Я не мог снова превратить всё это в страшный детский сад.

— Нет, — повторил я. — Я не буду вашей новой Матерью.

Вместо трона я выбрал работу руками. Помогал вытаскивать раненых, гасить разгорающиеся очаги огня, укреплять временные мостки к уцелевшим рельсам. Я не приказывал — просто делал, и люди, глядя, начинали делать то же самое. Без клятв. Без кругов.

Когда стало ясно, что опасность миновала, я нашёл Кассу и Орри.

— Дальше — сами, — сказал я им. — У нас больше нет нитей, чтобы быть связаными.

Касса хмыкнула и, не удержавшись, всё‑таки тронула моё плечо.

— Не вздумай снова бежать за чьей‑то спиной, Леон, — сказала она. — Даже за нашей.

Орри только кивнул, пряча глаза, но в этом кивке было больше доверия, чем в любых клятвах.

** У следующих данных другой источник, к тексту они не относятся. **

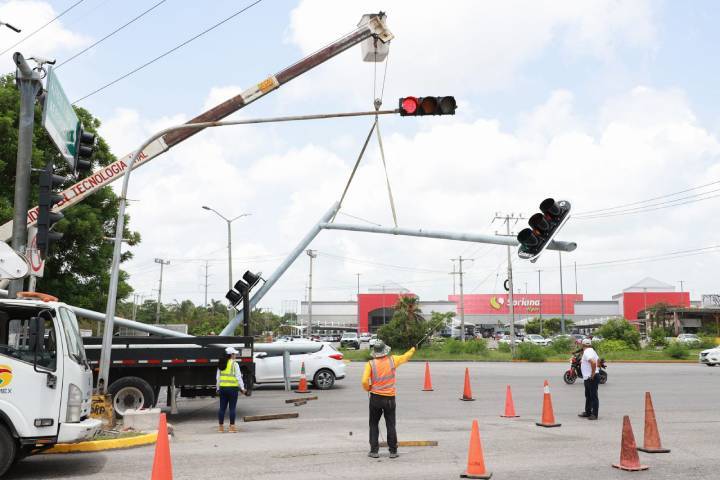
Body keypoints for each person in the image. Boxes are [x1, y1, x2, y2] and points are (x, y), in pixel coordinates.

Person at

Я пошёл вдоль ещё дымящихся рельс, отдаляясь от руин виадука. Внизу, в долине, уже собирали первый в истории свободный поезд. Не «Последний ход» Матери, а обычный состав, который должен был везти людей не к алтарю, а к друг другу.

Я не собирался опаздывать. Но теперь я шёл не потому, что боялся потерять её, не потому, что меня тянула невидимая нить. Я просто шёл. Своими ногами. Не прячась ни за чьей юбкой, не ожидая приказа сверху.